In related news, a University of Massachusetts model predicts the state’s coronavirus death toll could reach nearly 10,000 by Oct. 31.
The model says the state’s tally could stand at 9,967 coronavirus deaths by that time, though researchers noted the numbers could range between 9,792 and 10,262.
The model numbers reflect both confirmed and probable cases. The state had tallied 9,538 confirmed and probable case deaths as of Tuesday.
The rate of deaths reported each day has declined after a terrifying climb this spring, but the heartbreaking numbers have not gone to zero. The modelers say weekly deaths could range from 70 to 190 in the next four weeks.
Last week’s model had projected a slight decline in confirmed and probable coronavirus cases in coming weeks. This week’s model, however, notes a sharp increase in cases in the week ending Saturday, and it predicts the case numbers will generally stabilize at that new, higher level in the weeks ahead.
Massachusetts, with a lot of sacrifice, beat back the virus earlier this year — but there are signs that the virus is creeping back again.
The projection comes from a lab headed by UMass Amherst associate professor Nicholas Reich that collects various models and develops a combined forecast that is intended to reflect their collective wisdom.
The lab only creates the forecast for a four-week window ahead because researchers believe forecasts aren’t reliable enough after that.
Reich’s lab posts its national- and state-level data every week at the Reich Lab COVID-19 Forecast Hub. The lab, already an Influenza Forecasting Center of Excellence, collaborates with the US Centers for Disease Control and Prevention on coronavirus predictions. The lab feeds the data it has collected and its ensemble forecast to the agency, which posts the data on its own website.

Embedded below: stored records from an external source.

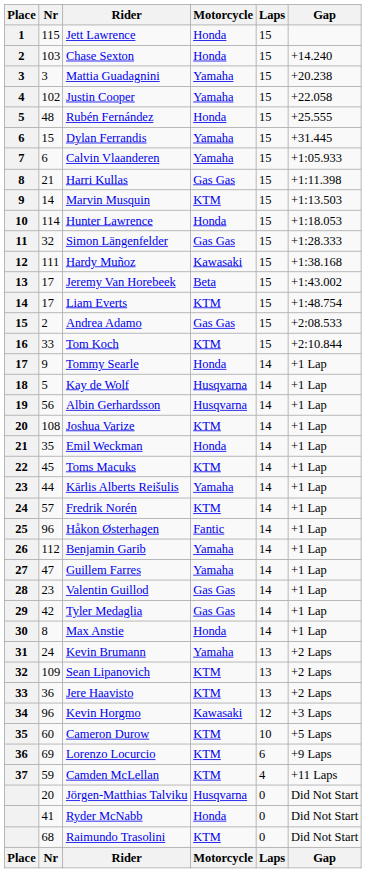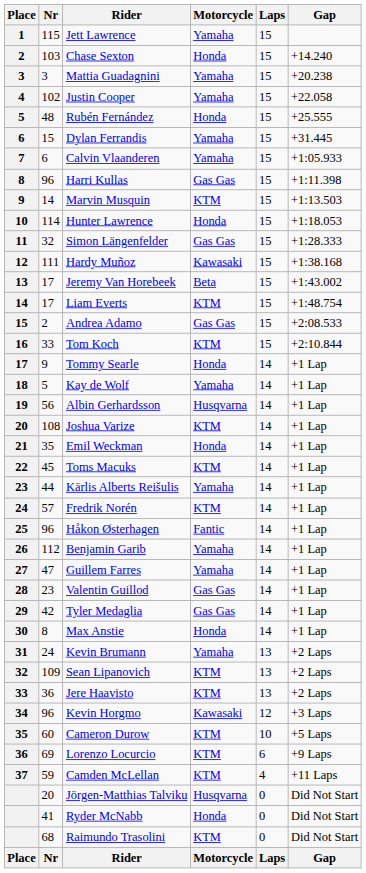Jett Lawrence | Motorcycle: Honda -> Yamaha
Harri Kullas | Nr: 21 -> 96
Kay de Wolf | Motorcycle: Husqvarna -> Yamaha
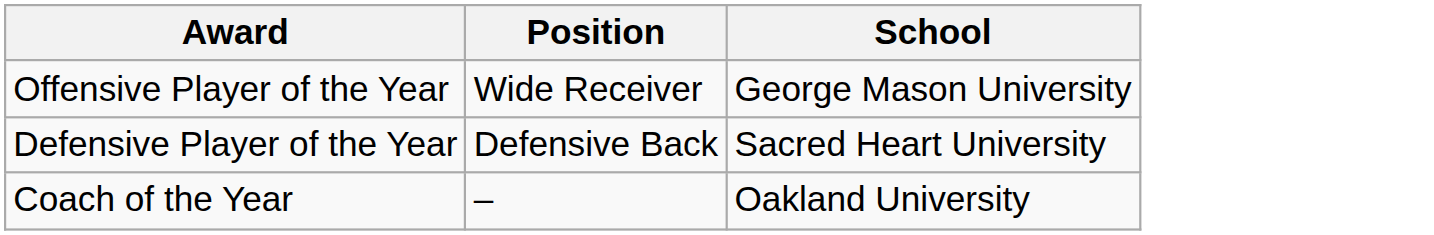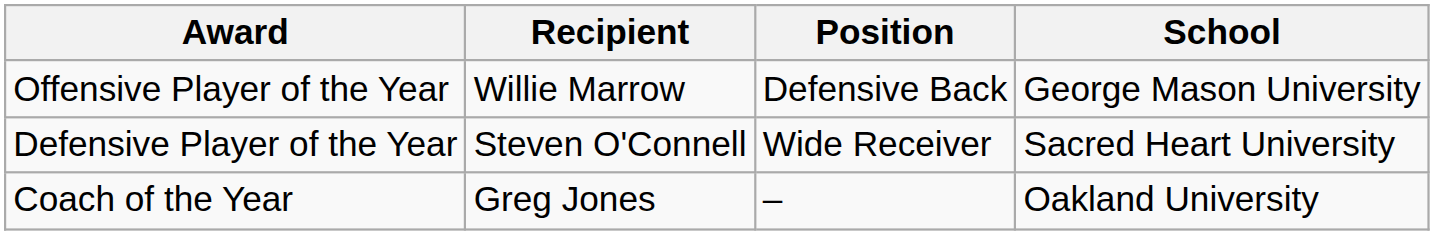+ column: Recipient | Willie Marrow | Steven O'Connell | Greg Jones
Offensive Player of the Year | Position: Wide Receiver -> Defensive Back
Defensive Player of the Year | Position: Defensive Back -> Wide Receiver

Researchers from Google who have collaborated with Harvard on a model that looks only two weeks ahead, are predicting the state death toll will rise to 9,803 by Oct. 17. The UMass model predicts around 9,736 deaths by the same date.
The Google researchers also foresee a higher number of cases continuing in the next two weeks.
The UMass model also predicts that the total number of deaths in the United States from coronavirus will reach 228,531 by Oct. 31. Looking further into the future, the closely followed model from the Institute for Health Metrics and Evaluation sees much more pain and suffering. It has projected that the nation could tally more than 363,000 coronavirus deaths by the end of the year.